Ultrasound are a band I was vaguely aware of many years ago and this is their first album since reforming 11 years after an acrimonious split. Play for Today initially reminded me of The Dears' No Cities Left but infused with the sound of 80s indie, sonically referencing as it does The Smiths, The La's, The Stone Roses, Echo & the Bunnymen and a list so long it would be impossible to write the whole thing down. There are also guitar sounds which wouldn't feel out of place on a Cult album; touches of Beatles-esque psychedelia and moments when Ultrasound seem to be channelling Future of the Left, Elbow and Richard Hawley by turns .

And yet, with all that, it sounds incredibly fresh; greater than the sum of its parts and with numerous rewards to be gained from repeated listening.
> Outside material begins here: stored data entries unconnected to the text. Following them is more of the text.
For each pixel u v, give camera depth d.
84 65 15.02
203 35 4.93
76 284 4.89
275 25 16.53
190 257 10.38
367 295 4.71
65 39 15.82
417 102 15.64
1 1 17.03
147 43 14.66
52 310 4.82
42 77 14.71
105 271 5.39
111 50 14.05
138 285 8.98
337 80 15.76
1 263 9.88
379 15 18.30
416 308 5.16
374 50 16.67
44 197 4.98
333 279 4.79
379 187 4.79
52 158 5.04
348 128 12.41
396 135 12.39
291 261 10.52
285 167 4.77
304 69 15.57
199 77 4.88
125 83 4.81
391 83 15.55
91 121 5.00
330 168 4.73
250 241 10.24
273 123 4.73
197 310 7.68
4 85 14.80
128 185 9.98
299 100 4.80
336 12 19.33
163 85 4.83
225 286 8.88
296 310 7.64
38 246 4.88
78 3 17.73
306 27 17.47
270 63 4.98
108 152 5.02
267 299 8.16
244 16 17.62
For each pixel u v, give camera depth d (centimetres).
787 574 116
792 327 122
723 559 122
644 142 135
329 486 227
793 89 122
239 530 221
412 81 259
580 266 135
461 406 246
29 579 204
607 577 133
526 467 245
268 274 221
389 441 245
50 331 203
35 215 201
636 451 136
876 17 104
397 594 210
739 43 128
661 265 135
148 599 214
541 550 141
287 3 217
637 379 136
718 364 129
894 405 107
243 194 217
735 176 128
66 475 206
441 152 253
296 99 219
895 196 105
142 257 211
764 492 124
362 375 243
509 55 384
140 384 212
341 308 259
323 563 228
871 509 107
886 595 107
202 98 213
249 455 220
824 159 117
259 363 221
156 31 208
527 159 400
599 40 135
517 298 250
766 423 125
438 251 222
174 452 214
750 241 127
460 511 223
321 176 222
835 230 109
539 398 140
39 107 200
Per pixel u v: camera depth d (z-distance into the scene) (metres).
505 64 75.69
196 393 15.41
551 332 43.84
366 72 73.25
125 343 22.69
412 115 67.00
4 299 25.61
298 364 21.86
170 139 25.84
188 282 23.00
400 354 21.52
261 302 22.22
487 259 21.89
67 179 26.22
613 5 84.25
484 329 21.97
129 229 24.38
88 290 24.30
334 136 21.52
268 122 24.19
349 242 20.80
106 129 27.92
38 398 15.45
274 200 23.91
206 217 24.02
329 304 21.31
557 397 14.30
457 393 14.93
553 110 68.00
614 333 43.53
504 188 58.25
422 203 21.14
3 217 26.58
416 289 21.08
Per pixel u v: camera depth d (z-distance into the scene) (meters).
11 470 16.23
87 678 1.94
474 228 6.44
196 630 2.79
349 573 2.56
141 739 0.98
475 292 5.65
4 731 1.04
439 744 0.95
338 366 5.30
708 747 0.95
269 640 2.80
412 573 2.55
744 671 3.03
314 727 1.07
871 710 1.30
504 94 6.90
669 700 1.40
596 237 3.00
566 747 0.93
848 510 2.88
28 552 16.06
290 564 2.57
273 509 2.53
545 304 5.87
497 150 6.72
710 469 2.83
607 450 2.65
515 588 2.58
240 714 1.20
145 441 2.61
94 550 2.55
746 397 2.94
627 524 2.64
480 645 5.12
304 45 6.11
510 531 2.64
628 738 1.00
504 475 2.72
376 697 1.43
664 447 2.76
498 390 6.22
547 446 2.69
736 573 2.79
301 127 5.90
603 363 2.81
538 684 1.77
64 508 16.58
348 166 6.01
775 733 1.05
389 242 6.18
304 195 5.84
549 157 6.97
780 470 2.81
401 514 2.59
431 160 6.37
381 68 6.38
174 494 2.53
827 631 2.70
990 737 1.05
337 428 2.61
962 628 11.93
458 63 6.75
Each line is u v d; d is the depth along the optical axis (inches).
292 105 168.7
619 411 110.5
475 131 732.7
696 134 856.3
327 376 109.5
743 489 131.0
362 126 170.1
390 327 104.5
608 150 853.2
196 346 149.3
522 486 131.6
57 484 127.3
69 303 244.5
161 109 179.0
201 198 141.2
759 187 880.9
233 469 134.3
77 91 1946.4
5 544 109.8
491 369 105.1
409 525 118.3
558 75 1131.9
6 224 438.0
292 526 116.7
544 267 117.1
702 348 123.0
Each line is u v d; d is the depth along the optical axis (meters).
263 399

Play for Today doesn't feel like a comeback at all. And I suppose in some ways it isn't; because Ultrasound never really made it - their first flash of fame looks like a warm up or a trial run for the main event that is taking place right now.

Most of that list of influences was there in their earlier work, but now seems more refined and mature - particularly in 'Tiny' Wood's vocals, which have taken on a richness, a worldliness which comes with age, experience and a careful approach to crafting not just a lyric with meaning, but a delivery that communicates the nuances thereof.
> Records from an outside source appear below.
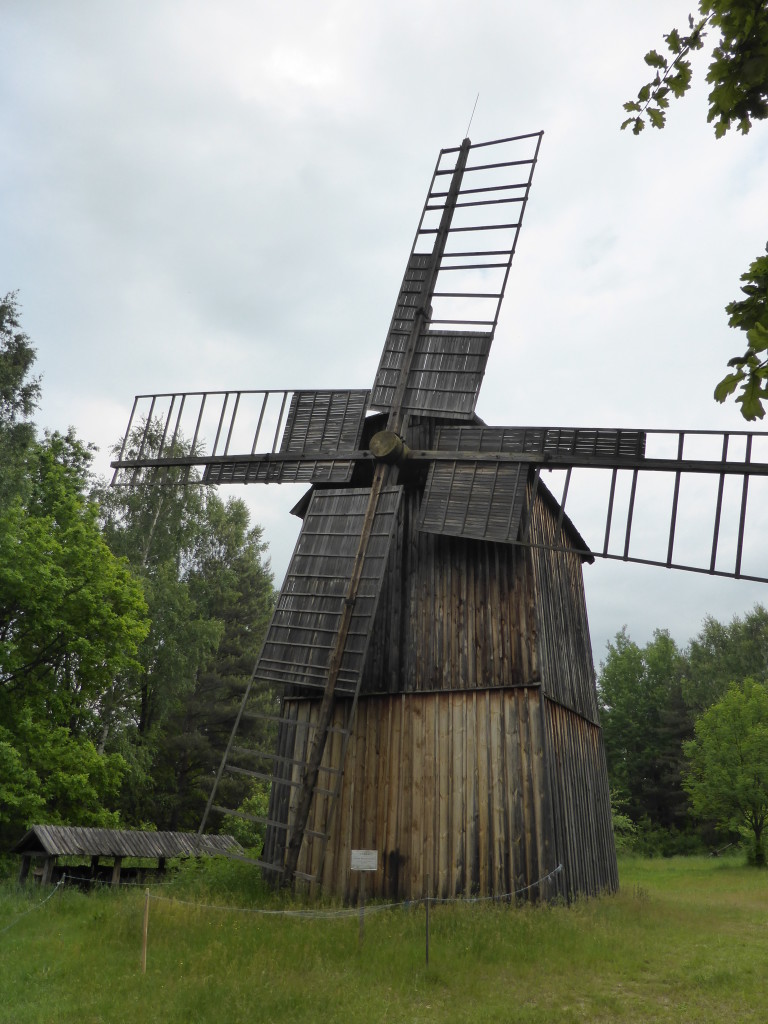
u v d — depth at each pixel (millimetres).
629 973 11805
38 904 16891
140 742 38094
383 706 19328
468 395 19750
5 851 27734
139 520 36875
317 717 20297
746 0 5207
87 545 29141
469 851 17219
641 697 61031
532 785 17000
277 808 20000
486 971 11750
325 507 20266
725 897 23250
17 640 27656
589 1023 9688
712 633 60438
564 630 20609
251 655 44188
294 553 20109
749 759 39312
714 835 52094
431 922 14406
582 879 17953
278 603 19719
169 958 12102
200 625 37656
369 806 18641
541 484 20375
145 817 40188
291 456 21078
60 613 28016
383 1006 10117
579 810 18891
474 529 18516
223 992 10406
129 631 28906
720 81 5418
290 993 10422
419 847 17766
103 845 21016
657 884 29781
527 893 16344
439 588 19578
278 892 17594
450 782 17906
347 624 18391
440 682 18797
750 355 5148
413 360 20750
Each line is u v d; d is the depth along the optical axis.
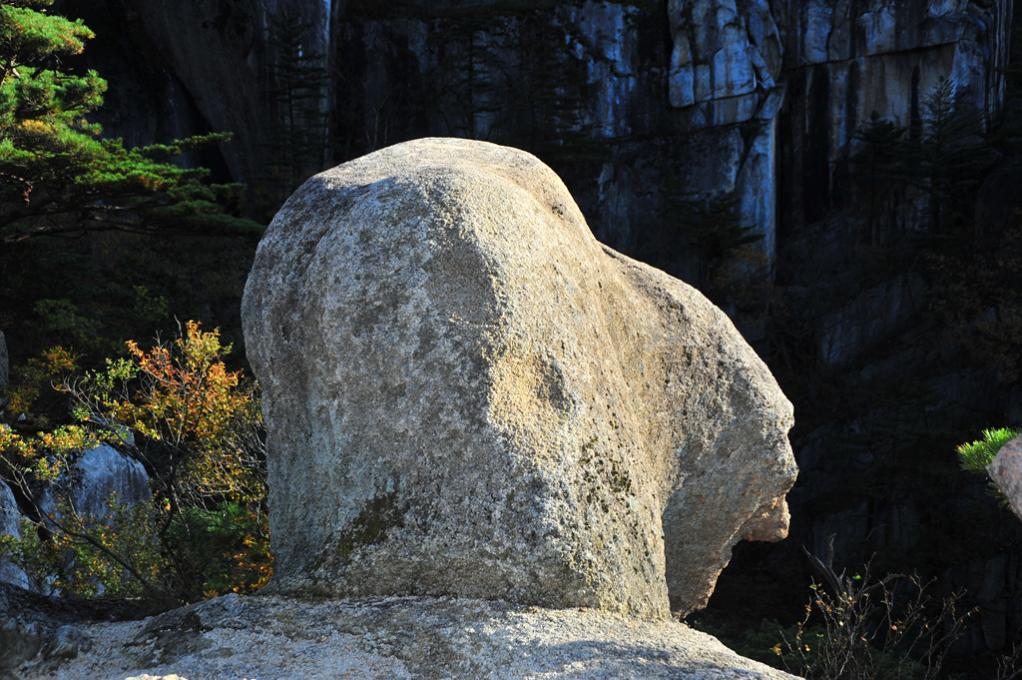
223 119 33.34
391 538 3.48
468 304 3.62
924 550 25.11
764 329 33.94
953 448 26.66
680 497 4.29
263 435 8.48
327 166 35.62
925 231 34.94
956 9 34.72
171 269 24.25
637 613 3.54
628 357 4.20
First (double a-side) single 'Welfare State'/'Sovereign' bookends the album rather beautifully, and consequently I'll talk about both songs later, but In the meantime, a whistle stop tour of the rest of the album: 'Beautiful sadness' initial tremolo chord gives way to a Stranglers-y anthem which relishes the enchantment of embracing sorrow with dignity. 'Twins' has a big, echoing sound and a slow-paced, handclap-thud accompaniment in the verse which acts as a heartbeat to the lilting vocal that wafts over it.

'Nonsense' is just the loveliest way to admonish a loved one for harping on about their insecurities and, one senses, Wood reproaching himself for his own. 'Between Two Rivers' starts with a colliery band and religiously infused lyrics which can only be read as a melancholy paean to England, for all its good or ill. The much rockier 'Goodbye Baby, Amen' follows one of these two rivers, using the same themes to mercilessly lambast humanity for the negative impact of its actions on the country, while 'Deus Ex Natura' floats down the opposing watercourse in a celebration of the land and an ode to nature (and the more animal instincts of human nature).
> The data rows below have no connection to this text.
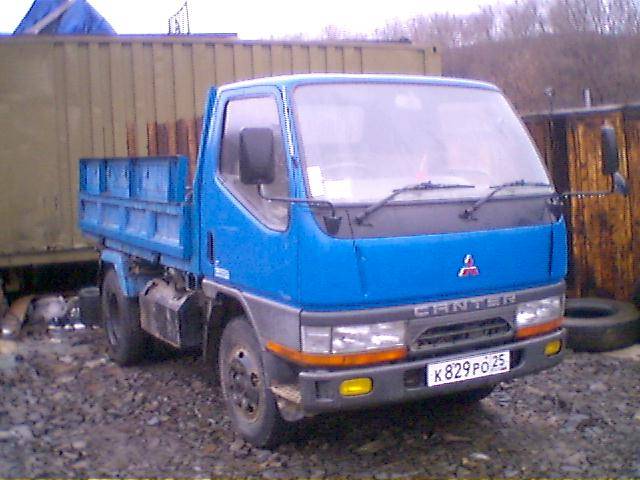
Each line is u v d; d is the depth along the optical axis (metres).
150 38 10.09
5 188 9.54
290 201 4.09
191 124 10.27
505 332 4.56
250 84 4.85
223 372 5.11
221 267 4.96
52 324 8.62
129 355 6.81
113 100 9.97
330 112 4.52
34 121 9.63
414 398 4.24
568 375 6.23
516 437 4.98
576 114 8.00
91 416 5.60
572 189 8.13
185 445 5.01
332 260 4.04
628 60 21.52
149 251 6.17
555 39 23.45
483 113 5.02
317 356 4.11
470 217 4.39
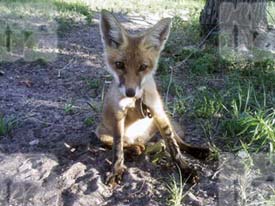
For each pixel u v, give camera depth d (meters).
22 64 1.38
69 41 1.59
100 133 0.87
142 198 0.73
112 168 0.78
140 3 2.40
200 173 0.79
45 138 0.94
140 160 0.83
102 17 0.80
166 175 0.79
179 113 1.01
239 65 1.32
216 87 1.17
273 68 1.30
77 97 1.15
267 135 0.84
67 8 2.05
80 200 0.73
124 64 0.79
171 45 1.49
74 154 0.87
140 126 0.86
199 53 1.41
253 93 1.06
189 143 0.90
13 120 0.99
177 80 1.22
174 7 2.32
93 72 1.32
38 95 1.16
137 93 0.77
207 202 0.72
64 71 1.33
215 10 1.52
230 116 0.98
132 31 1.73
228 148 0.86
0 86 1.21
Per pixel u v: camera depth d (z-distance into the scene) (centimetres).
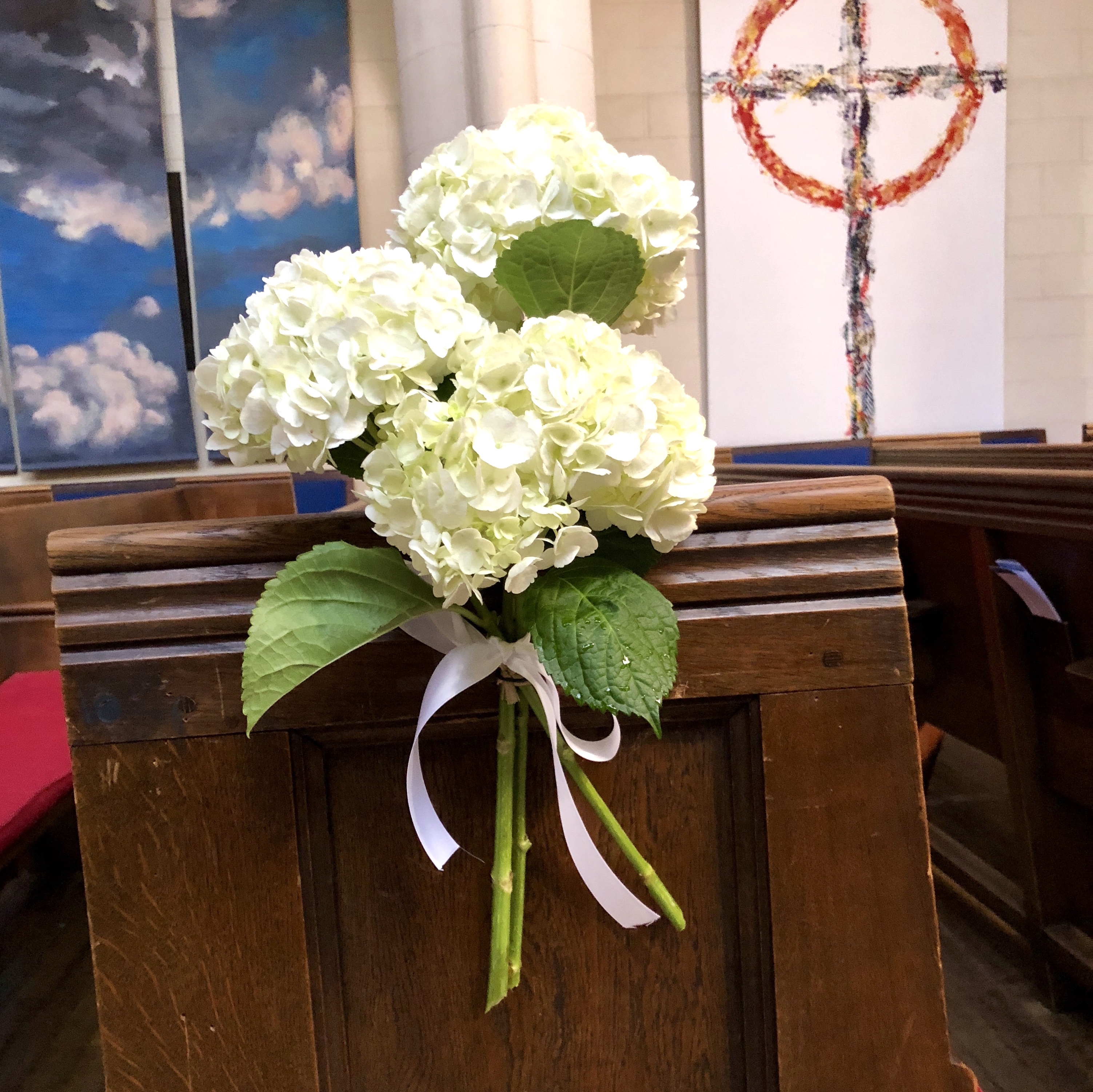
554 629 47
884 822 61
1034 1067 137
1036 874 151
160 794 57
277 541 59
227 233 334
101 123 327
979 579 147
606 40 355
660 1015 62
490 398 46
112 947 57
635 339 368
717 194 360
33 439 335
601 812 59
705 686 60
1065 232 382
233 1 328
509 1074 62
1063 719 142
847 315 371
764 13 352
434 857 54
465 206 60
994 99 364
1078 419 391
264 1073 58
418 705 59
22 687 163
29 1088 145
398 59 303
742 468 210
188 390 341
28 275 329
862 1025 61
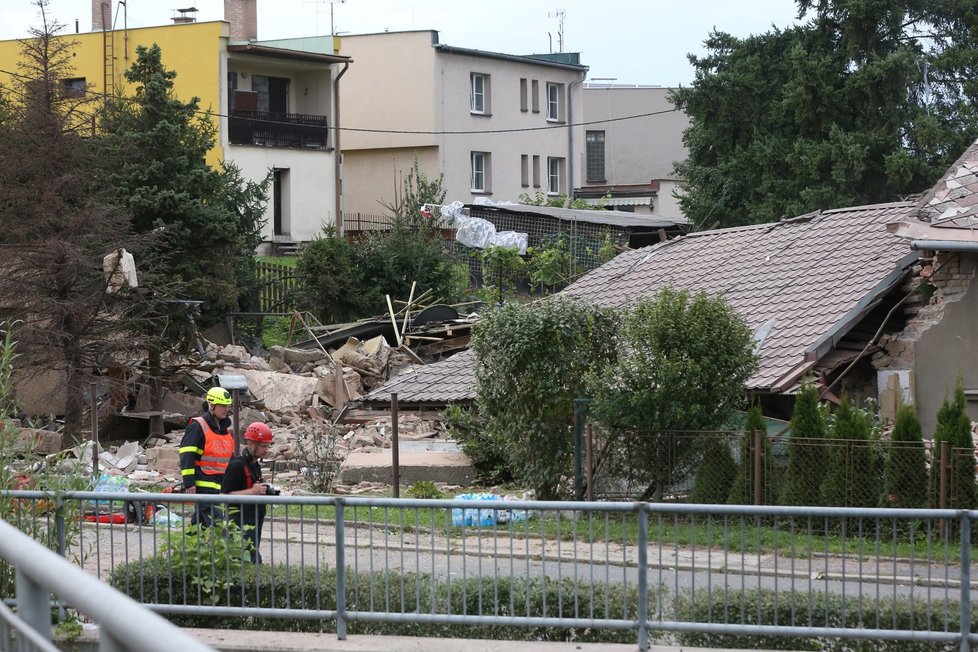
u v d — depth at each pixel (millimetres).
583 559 11047
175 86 55719
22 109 30391
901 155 47719
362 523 11125
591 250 51406
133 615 3600
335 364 34531
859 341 24656
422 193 56906
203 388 34250
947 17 52062
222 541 11289
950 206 23375
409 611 10906
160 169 37938
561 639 11094
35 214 29234
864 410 21984
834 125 49625
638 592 10555
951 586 10562
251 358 37688
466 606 10891
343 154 70188
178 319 35719
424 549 11344
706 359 18922
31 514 11164
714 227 52000
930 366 23062
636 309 19875
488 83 70688
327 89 60094
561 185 76562
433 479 24547
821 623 10797
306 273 44906
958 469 17422
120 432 32094
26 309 28781
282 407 32812
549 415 20125
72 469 12070
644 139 88875
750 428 18875
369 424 30766
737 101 53375
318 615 10906
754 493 18500
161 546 11367
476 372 20906
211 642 10789
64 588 4227
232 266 40156
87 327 29547
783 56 53625
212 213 38219
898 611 10680
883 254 25594
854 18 51031
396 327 40406
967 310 22938
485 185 71000
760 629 10438
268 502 10992
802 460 18344
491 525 11477
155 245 33219
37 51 30438
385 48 68438
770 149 50906
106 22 58688
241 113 56688
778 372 22625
'Long Way Home' serves as a more gentle rebuke to the populace, highlighting our insignificance in the scheme of things while keeping human relationships front and centre. 'Glitter Box' is a gothic take on Ultrasound's experiences with fame and self-destruction, the high point of which is bass player Vanessa Best absolutely nailing a Nancy Sinatra meets Lulu vocal.

Play for Today should be viewed in its entirety as a great concept album which charts the story of a human, a group of musicians, individuals, a society and the dislocation and reconnection of all of these, with the use of 'Welfare State' as the opener and 'Sovereign' as the denouement being the ribbon which ties it all together. This particularly rings true when viewed in light of Wood's previous statements about Ultrasound being a disparate group of people of different ages and backgrounds who, in their first incarnation, had little in common, and how this is also true of humanity.

'Welfare State' serves to reintroduce us to Ultrasound as mission statement, potted history and allegorical state of the nation rolled into one - even breaking down in the middle as if to represent the wilderness years in which their current sensibilities as individuals were formed. 'Sovereign' on the other hand, feels like the completion of the reforming of these individuals into the single, living, breathing, sweating entity that is, at last, Ultrasound as it should have been all those years ago but couldn't because in great music, as in life, the journey is the destination.